START Records provided

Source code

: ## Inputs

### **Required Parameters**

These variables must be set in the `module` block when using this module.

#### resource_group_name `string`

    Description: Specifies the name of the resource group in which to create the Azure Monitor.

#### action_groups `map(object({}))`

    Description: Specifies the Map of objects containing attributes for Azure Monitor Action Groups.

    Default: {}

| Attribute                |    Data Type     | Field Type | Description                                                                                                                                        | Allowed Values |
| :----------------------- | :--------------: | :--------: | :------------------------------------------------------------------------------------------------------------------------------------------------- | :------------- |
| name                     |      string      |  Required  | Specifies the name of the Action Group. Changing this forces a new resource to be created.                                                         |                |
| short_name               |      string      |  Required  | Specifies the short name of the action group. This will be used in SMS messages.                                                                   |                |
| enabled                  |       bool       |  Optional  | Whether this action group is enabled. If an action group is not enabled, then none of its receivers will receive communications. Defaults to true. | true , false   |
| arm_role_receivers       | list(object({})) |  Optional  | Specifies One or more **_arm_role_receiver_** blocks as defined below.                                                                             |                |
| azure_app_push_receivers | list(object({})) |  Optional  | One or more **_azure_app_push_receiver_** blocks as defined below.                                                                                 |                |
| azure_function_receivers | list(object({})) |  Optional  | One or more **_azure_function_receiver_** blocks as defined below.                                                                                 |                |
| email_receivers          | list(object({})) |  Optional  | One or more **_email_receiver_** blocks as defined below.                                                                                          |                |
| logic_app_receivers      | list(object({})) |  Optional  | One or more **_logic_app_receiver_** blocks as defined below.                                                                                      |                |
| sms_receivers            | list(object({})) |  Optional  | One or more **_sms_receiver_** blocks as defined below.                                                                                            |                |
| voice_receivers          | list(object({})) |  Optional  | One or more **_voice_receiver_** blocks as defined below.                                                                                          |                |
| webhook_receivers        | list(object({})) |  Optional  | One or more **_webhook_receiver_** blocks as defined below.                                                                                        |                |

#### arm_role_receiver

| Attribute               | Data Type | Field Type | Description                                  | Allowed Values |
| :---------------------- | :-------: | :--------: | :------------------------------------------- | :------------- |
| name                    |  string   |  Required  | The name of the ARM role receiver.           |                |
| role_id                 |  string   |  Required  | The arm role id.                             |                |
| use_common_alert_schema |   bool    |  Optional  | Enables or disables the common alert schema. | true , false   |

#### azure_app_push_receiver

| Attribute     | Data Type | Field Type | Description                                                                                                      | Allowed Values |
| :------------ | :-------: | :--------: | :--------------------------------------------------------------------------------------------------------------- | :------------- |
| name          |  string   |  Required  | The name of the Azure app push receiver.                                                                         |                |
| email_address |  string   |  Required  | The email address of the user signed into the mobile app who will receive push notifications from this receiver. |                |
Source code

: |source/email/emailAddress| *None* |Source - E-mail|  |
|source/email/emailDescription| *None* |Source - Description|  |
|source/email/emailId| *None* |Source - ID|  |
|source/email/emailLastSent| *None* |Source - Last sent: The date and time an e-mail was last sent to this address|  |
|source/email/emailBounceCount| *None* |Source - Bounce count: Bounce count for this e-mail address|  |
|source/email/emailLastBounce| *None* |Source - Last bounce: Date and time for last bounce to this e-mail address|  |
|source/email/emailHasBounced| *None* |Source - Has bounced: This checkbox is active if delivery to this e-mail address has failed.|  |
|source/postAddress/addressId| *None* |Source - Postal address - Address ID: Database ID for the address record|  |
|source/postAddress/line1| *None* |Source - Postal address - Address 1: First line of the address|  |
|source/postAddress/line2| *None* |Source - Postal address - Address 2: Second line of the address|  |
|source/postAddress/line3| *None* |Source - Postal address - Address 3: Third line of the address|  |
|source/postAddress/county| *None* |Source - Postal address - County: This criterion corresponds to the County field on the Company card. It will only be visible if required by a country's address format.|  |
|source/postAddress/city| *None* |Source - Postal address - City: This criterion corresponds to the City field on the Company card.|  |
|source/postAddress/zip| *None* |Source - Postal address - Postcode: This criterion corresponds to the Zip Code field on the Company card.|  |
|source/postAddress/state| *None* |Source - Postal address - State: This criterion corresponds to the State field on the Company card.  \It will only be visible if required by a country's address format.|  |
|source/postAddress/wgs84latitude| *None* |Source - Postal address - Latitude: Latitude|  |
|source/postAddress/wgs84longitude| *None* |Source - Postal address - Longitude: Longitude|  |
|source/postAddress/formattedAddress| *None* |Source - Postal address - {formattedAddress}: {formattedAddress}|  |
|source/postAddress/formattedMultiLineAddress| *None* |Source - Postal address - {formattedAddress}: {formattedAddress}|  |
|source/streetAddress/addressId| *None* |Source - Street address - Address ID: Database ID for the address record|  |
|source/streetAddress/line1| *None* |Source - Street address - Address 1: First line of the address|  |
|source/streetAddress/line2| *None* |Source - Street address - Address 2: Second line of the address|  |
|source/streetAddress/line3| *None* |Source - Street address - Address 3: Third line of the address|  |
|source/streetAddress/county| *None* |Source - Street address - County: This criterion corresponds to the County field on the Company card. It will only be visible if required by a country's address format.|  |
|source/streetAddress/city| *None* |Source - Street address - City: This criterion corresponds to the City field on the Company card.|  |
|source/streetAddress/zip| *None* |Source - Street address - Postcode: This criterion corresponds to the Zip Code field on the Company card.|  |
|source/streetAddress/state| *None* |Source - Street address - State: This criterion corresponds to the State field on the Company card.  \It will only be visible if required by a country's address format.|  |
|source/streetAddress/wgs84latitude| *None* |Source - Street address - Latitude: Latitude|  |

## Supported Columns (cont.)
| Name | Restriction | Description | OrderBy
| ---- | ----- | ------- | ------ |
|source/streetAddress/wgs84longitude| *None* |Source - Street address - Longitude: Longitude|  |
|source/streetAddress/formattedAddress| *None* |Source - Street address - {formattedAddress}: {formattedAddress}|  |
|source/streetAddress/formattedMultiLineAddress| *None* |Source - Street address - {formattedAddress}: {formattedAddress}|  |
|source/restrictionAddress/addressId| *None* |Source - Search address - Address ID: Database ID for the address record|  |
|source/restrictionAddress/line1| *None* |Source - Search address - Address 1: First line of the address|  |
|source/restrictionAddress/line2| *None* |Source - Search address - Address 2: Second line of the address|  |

END Records provided

## How to complete this task
Extract each line of the data above that contains the string "county".

## Reply
|source/postAddress/county| *None* |Source - Postal address - County: This criterion corresponds to the County field on the Company card. It will only be visible if required by a country's address format.|  |
|source/streetAddress/county| *None* |Source - Street address - County: This criterion corresponds to the County field on the Company card. It will only be visible if required by a country's address format.|  |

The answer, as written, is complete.